**Exercise brief**. Reproduce, unchanged, the lines between the one holding "höjs upp många extra slag. Väl" and the last line of the records, including both ends, but no pictures.
** Opening Supplied records block **
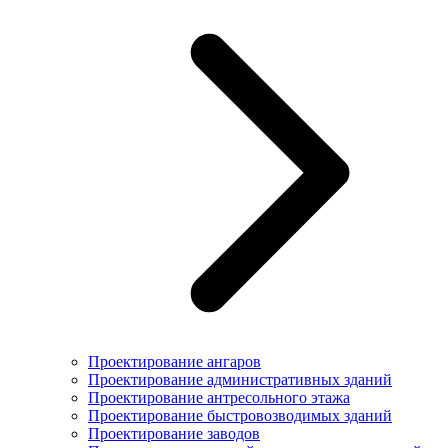
Проектирование ангаров
Проектирование административных зданий
Проектирование антресольного этажа
Проектирование быстровозводимых зданий
Проектирование заводов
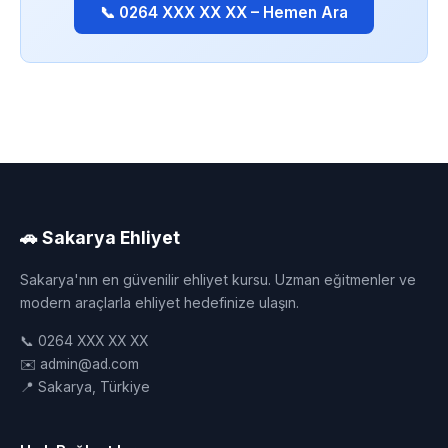
📞 0264 XXX XX XX – Hemen Ara
🚗 Sakarya Ehliyet
Sakarya'nın en güvenilir ehliyet kursu. Uzman eğitmenler ve
modern araçlarla ehliyet hedefinize ulaşın.
📞 0264 XXX XX XX
✉️ admin@ad.com
📍 Sakarya, Türkiye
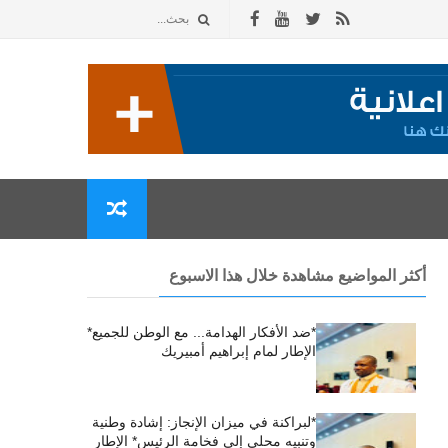
أكثر المواضيع مشاهدة خلال هذا الاسبوع
*ضد الأفكار الهدامة... مع الوطن للجميع*
الإطار لمام إبراهيم أمبيريك
*لبراكنة في ميزان الإنجاز: إشادة وطنية
وتنبيه محلي إلى فخامة الرئيس* الإطار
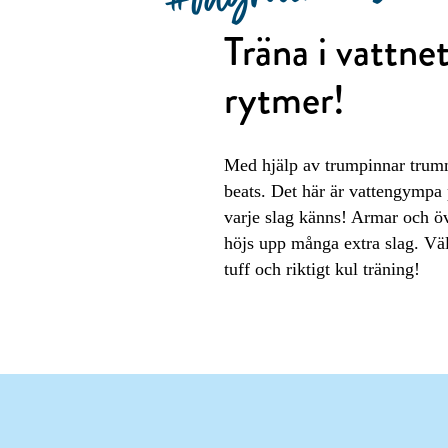
Träna i vattnet
rytmer!
Med hjälp av trumpinnar trumma
beats. Det här är vattengympa p
varje slag känns! Armar och ö
höjs upp många extra slag. Väl
tuff och riktigt kul träning!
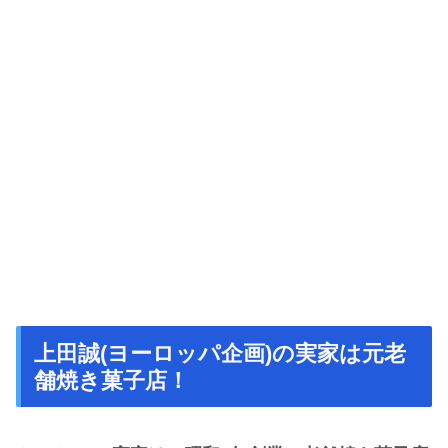
上田誠(ヨーロッパ企画)の実家は元老
舗焼き菓子店！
** Closing Supplied records block **
**Finished exercise**.
höjs upp många extra slag. Väl
tuff och riktigt kul träning!
上田誠(ヨーロッパ企画)の実家は元老
舗焼き菓子店！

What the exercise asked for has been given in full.